Vivelepcf, 4 août 2014

Le 4 août 1914 ont lieu les obsèques de Jaurès. Le même jour, le Parlement vote la mise du pays en état de guerre. A l’unanimité, sans débat : c’est l’Union sacrée.

L’Humanité du 5 août 1914 rend compte avec gravité et grandiloquence des deux événements, mis en parallèle.

En première page, elle titre sobrement : « Les obsèques de Jaurès » sur 5 colonnes et reprend les prises de paroles des officiels et des compagnons de Jaurès en ce jour de deuil et en ce jour de veillée d’armes. En deuxième page, l’Huma relate les débats de l’Assemblée : « A la Chambre, une séance historique. Dans un mouvement unanime, la Chambre rend hommage à Jaurès. Ella acclame la défense nationale, au milieu de l’enthousiasme le plus émouvant ».

René Viviani, président du Conseil, se retrouve cité dans les deux pages comme orateur aux obsèques et comme rapporteur des projets de loi de guerre. Viviani, « socialiste indépendant », fut un compagnon de Jaurès. Il fonda avec lui l’Humanité dont il fut rédacteur en chef. La veille de sa mort, Jaurès avait rendu visite à son ami Viviani pour voir ce qu’il pouvait engager pour la paix.

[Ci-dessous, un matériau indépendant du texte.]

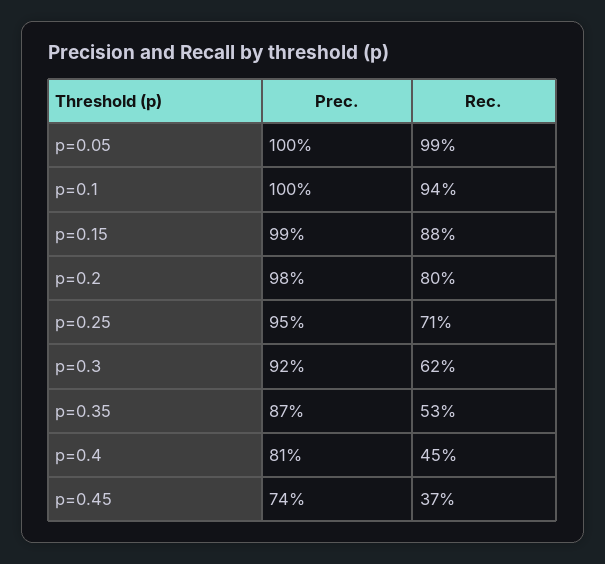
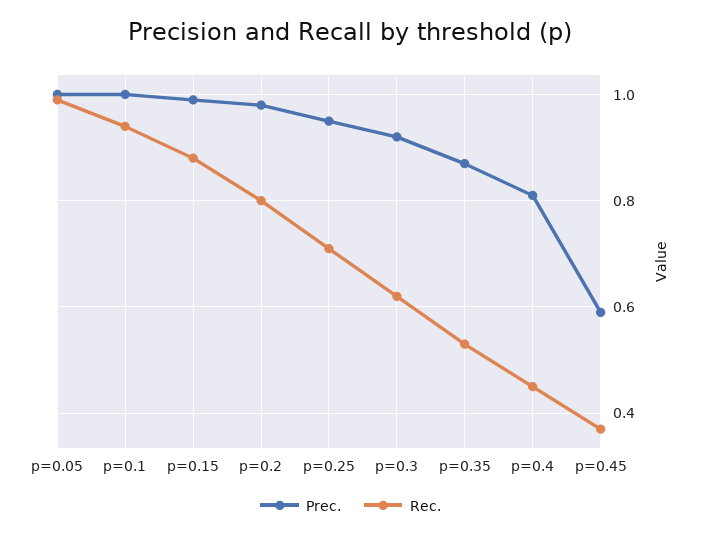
  {
    "Prec.": {
      "p=0.05": 1,
      "p=0.1": 1,
      "p=0.15": 0.99,
      "p=0.2": 0.98,
      "p=0.25": 0.95,
      "p=0.3": 0.92,
      "p=0.35": 0.87,
      "p=0.4": 0.81,
-     "p=0.45": 0.74
+     "p=0.45": 0.6
    },
    "Rec.": {
      "p=0.05": 0.99,
      "p=0.1": 0.94,
      "p=0.15": 0.88,
      "p=0.2": 0.8,
      "p=0.25": 0.71,
      "p=0.3": 0.62,
      "p=0.35": 0.53,
      "p=0.4": 0.45,
      "p=0.45": 0.37
    }
  }

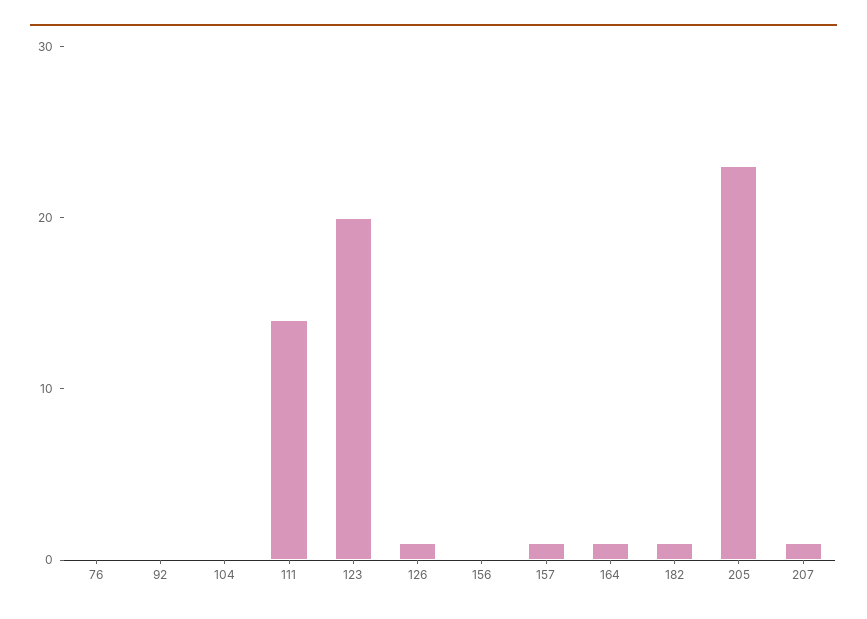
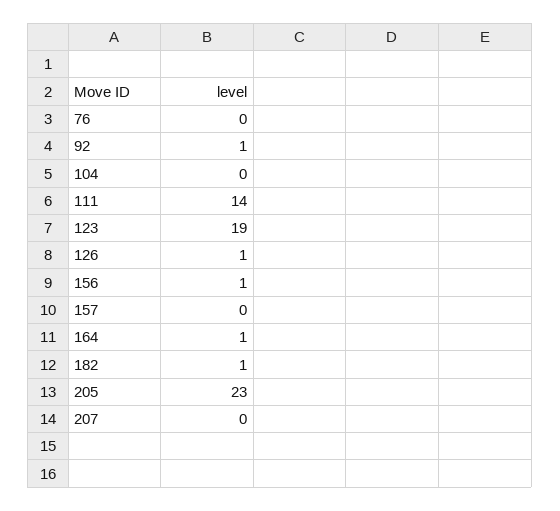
  {
    "76": 0,
-   "92": 0,
+   "92": 1,
    "104": 0,
    "111": 14,
-   "123": 20,
+   "123": 19,
    "126": 1,
-   "156": 0,
+   "156": 1,
-   "157": 1,
+   "157": 0,
    "164": 1,
    "182": 1,
    "205": 23,
-   "207": 1
+   "207": 0
  }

Les députés et sénateurs socialistes adhèrent à l’Union sacrée avec enthousiasme. L’Huma rapporte : « M. Deschanel prononce à son tour des paroles patriotiques. Il termine en criant : « Vive la France ! Vive la République ». Ces deux cris sont répétés dans une immense acclamation par la Chambre toute entière. Les socialistes répètent à pleine-voix : « Vive la République » ».

Les rédacteurs de l’Humanité s’enflamment : « Quelle séance : les anciens journalistes qui ont vu le 15 juillet 1870, la journée parlementaire où la guerre fut déclarée, disaient qu’aucune comparaison n’était possible entre cette journée et celle d’hier. La raison est simple : en 1870, c’était l’Empire qui faisait la guerre pour son intérêt dynastique ; aujourd’hui, c’est la nation qui se défend. De là viennent cette union, cette énergie digne et mâle qui rappellent les grandes scènes de 1792. Ceux qui ont assisté à la séance d’hier, députés, journalistes, spectateurs, ne l’oublieront jamais. Ils garderont le souvenir de ses émotions uniques : l’hommage unanime à Jaurès, la réparation éclatante au grand citoyen qui, dans cette même enceinte, connut tant de ….. (illisible ndrl), la lecture du message présidentiel, le discours de M. Viviani rappelant les faits, précisant les responsabilités et faisant appel au monde, puis à la fin de la séance les dernières paroles du président du Conseil et du président de la Chambre qui disent leur confiance dans la victoire du droit. Jamais plus belle manifestation d’unité nationale ne fut faite par un pays menacé. C’est au régime républicain, soutenu par le socialisme, que la France le doit » (souligné par nous ndrl).

Une polémique stérile et oiseuse connaît un nouveau développement avec le centenaire : qu’aurait fait Jaurès s’il n’avait pas été assassiné ? Mais il a été assassiné et on ne fait pas parler les morts !

Ce qui est hautement vraisemblable, c’est que ceux qui ont téléguidé les mains de l’assassin redoutaient que l’activisme de Jaurès pour la paix affaiblisse l’impérialisme français dans une guerre déjà décidée.

Ce qui est sûr, c’est que l’assassinat de Jaurès en a fait un immense symbole pour tous ceux qui allaient condamner les guerres impérialistes et leur barbarie, notamment pour ceux qui allaient faire le choix de créer le Parti communiste français.

Ce qui est sûr, c’est que la quasi-totalité des dirigeants du parti de Jaurès, ses plus proches amis politiques, se sont convertis à « l’Union sacrée », dès ses obsèques, et ont trahi, comme la quasi-totalité de leurs homologues allemands, les résolutions de l’Internationale socialiste. Très peu l’ont regretté.

Ce qui est sûr, c’est que le journal de Jaurès, celui qu’il a dirigé jusqu’à sa mort, sa rédaction quasi au complet se sont mis au service de « l’Union sacrée », du nationalisme et de la guerre impérialiste. Dès le 1er jour.

Dans l’histoire, le journal qui a dénoncé et combattu systématiquement la guerre impérialiste ce n’est pas le « journal fondé par Jean Jaurès », c’est « l’organe central du Parti communiste français » qui a pu s’appuyer sur le sacrifice de Jaurès.